Ce n’est pas qu’au Cachemire que l’Inde et le Pakistan se tiennent sur leurs gardes. Leur frontière terrestre, qui mesure 3 323 kilomètres, s’étendant de l’Himalaya jusqu’à la mer d’Arabie, est à peu près bouclée. Hautement surveillée au moyen d’installations sécuritaires musclées, elle est visible depuis l’espace.

Parmi la poignée de postes-frontières encore accessibles, celui de Wagah se signale par ses manifestations patriotiques quotidiennes, de plus en plus célèbres. Chaque soir, cette petite ville proche de la métropole pakistanaise de Lahore accueille des milliers de spectateurs, de part et d’autre de la frontière, qui viennent assister à des cérémonies militaires d’une grande théâtralité. Mêlant rivalité et fraternité, cette mise en scène de la fierté nationale n’arrive pas pour autant à diminuer le sérieux de l’impasse diplomatique.  

Un point fait consensus : l’établissement de la frontière en 1947 résultait d’un travail bâclé. Lorsque « le joyau de la couronne britannique » devait être réparti entre l’Inde, nation multiconfessionnelle à majorité hindoue, et le Pakistan, État musulman qui comprenait initialement le Bangladesh actuel, la tâche fut confiée à un avocat britannique, Sir Cyril Radcliffe. Au bout de quelques semaines, il avait tracé une ligne de démarcation destinée à assurer la « partition des Indes ».

La suite fut catastrophique sur le plan humain et diplomatique. Pour résumer les événements, je cède ma plume à Nisid Hajari, auteur de l’ouvrage Midnight’s Furies: The Deadly Legacy of India’s Partition (2015) :

« [Plus de] 70 ans plus tard, “partition” est devenue synonyme d’horreur.
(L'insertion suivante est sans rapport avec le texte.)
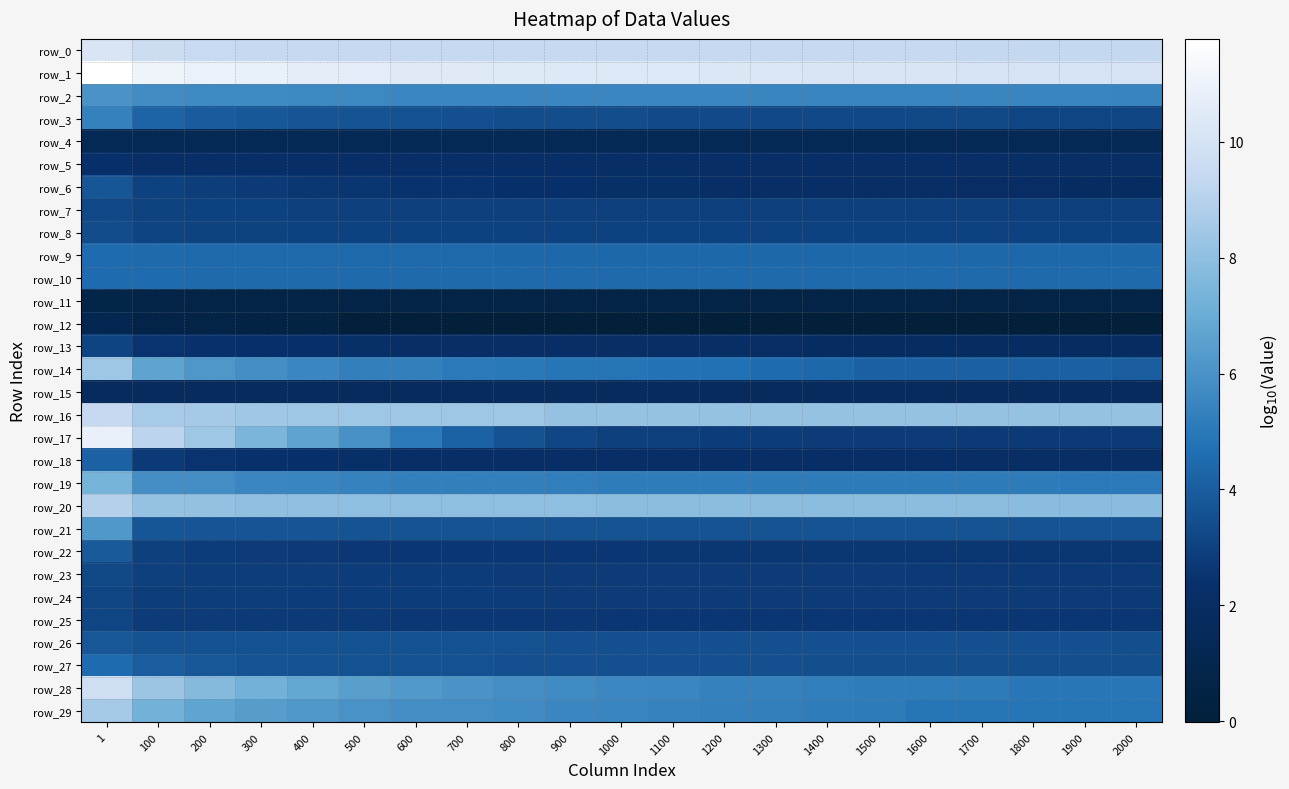

What is the difference between the maximum and minimum values in the row_16 series?

1.3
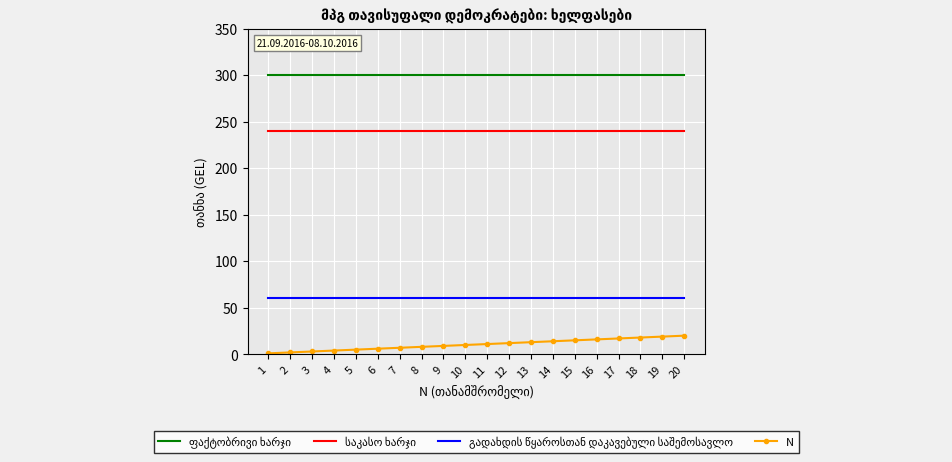

What is the value of the N point at the 12th from the left?

12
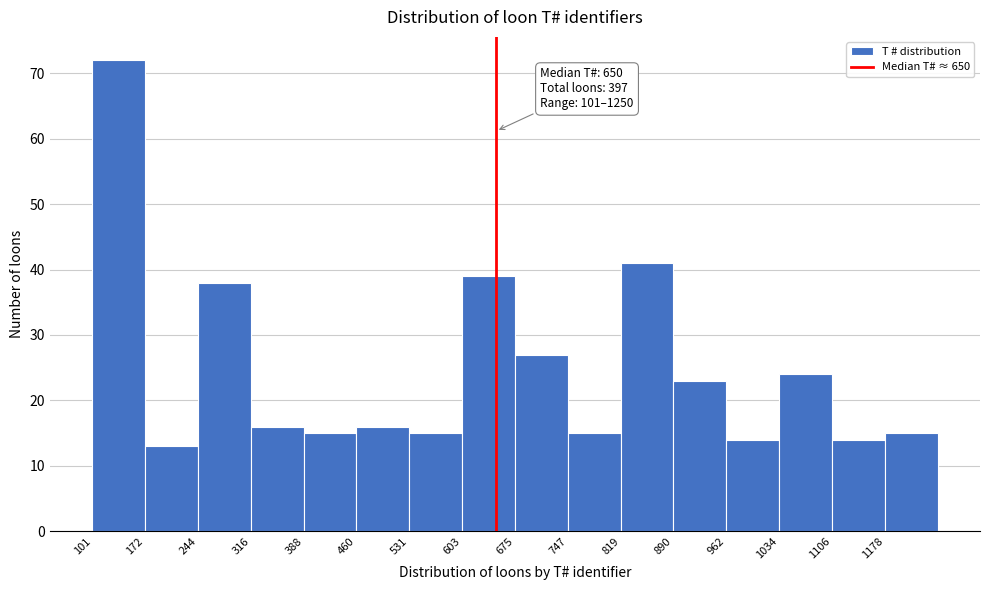

Over which range of the x-axis is the bar tallest?

100 to 170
Au lieu de se prendre la main lors de leur naissance jumelle, l’Inde et le Pakistan allaient se plonger dans les pires massacres sectaires que le monde moderne avait vus. »

Il poursuit : « Au moins 14 millions de réfugiés furent déracinés dans ce qui demeure la plus grande migration forcée de l’histoire. Le Pakistan occidental fut pratiquement vidé d’Hindous et de Sikhs; la moitié indienne du Pendjab perdit la quasi-totalité de ses musulmans. Cette conflagration peut être considérée comme l’un des conflits civils les plus meurtriers et les plus brutaux du 20e siècle, inégalé jusqu’aux massacres de 1994 au Rwanda. »

Je vous épargnerai une description de ces atrocités.

« Ce qui, en vérité, continue de hanter le monde d’aujourd’hui, ce sont les furies qui ont été déchaînées en 1947 – les craintes, les méfiances et les haines qui ont été forgées dans le creuset brûlant de la Partition. Pendant ces quelques semaines et les mois qui suivirent, un dangereux gouffre psychologique s’est ouvert entre l’Inde et le Pakistan. » 

Ces deux frères ennemis se sont livré la guerre par quatre fois, lors de la première (1947-48) et la deuxième (1965) guerres du Cachemire, de la guerre indo-pakistanaise de 1971 qui aboutit à l’indépendance du Bangladesh et de la guerre de Kargil (1999). Ce dernier conflit était caractérisé par le soutien actif d’Islamabad (Pakistan) à des terroristes islamistes. (On se rappellera aussi que le Pakistan abritait Oussama ben Laden, assassiné par les forces spéciales américaines en 2011.)

Ce bilan peu reluisant et franchement décourageant revêt tout de même une dimension contradictoire dans la mesure où, de l’avis de bon nombre d’observateurs, les Indiens et les Pakistanais ordinaires s’aiment bien et font preuve de beaucoup d’affinités. C’est le sentiment qu’exprimait l’historien musulman Adnan Rashid dans un épisode de la balado britannique Blood Brothers (22 janv. 2020) que j’écoutais l’autre jour : unis par une même culture et par une histoire millénaire, Indiens et Pakistanais seraient capables de vivre ensemble si ce n’était pour la propagande politique.

En témoigne l’exemple du petit village de Hedon Bet, abandonné par sa population musulmane lors de la partition de 1947. De nos jours, les résidents hindous et sikhs continuent d’entretenir sa mosquée et son cimetière, par souvenir respectueux des familles musulmanes qui n’y ont plus accès (The Print, 4 janv. 2020). 

Même si la frontière indo-pakistanaise ne risque pas de rouvrir de sitôt, des points de lumière apparaissent. Importante, certes, la défaite de Donald Trump n’est pas notre seule lueur d’espoir face à l’intolérance et l’injustice.